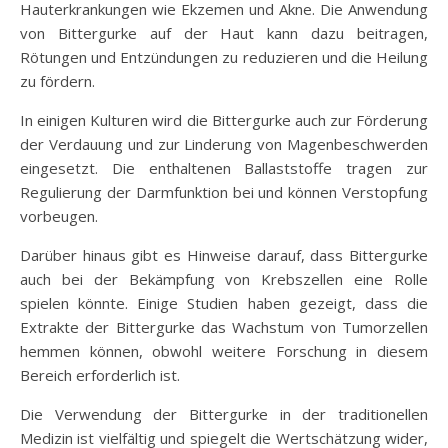
Hauterkrankungen wie Ekzemen und Akne. Die Anwendung
von Bittergurke auf der Haut kann dazu beitragen,
Rötungen und Entzündungen zu reduzieren und die Heilung
zu fördern.
In einigen Kulturen wird die Bittergurke auch zur Förderung
der Verdauung und zur Linderung von Magenbeschwerden
eingesetzt. Die enthaltenen Ballaststoffe tragen zur
Regulierung der Darmfunktion bei und können Verstopfung
vorbeugen.
Darüber hinaus gibt es Hinweise darauf, dass Bittergurke
auch bei der Bekämpfung von Krebszellen eine Rolle
spielen könnte. Einige Studien haben gezeigt, dass die
Extrakte der Bittergurke das Wachstum von Tumorzellen
hemmen können, obwohl weitere Forschung in diesem
Bereich erforderlich ist.
Die Verwendung der Bittergurke in der traditionellen
Medizin ist vielfältig und spiegelt die Wertschätzung wider,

** Work task **
Copy each of the entries above precisely, and drop whatever pictures they hold.

** Answer box **
Hauterkrankungen wie Ekzemen und Akne. Die Anwendung
von Bittergurke auf der Haut kann dazu beitragen,
Rötungen und Entzündungen zu reduzieren und die Heilung
zu fördern.
In einigen Kulturen wird die Bittergurke auch zur Förderung
der Verdauung und zur Linderung von Magenbeschwerden
eingesetzt. Die enthaltenen Ballaststoffe tragen zur
Regulierung der Darmfunktion bei und können Verstopfung
vorbeugen.
Darüber hinaus gibt es Hinweise darauf, dass Bittergurke
auch bei der Bekämpfung von Krebszellen eine Rolle
spielen könnte. Einige Studien haben gezeigt, dass die
Extrakte der Bittergurke das Wachstum von Tumorzellen
hemmen können, obwohl weitere Forschung in diesem
Bereich erforderlich ist.
Die Verwendung der Bittergurke in der traditionellen
Medizin ist vielfältig und spiegelt die Wertschätzung wider,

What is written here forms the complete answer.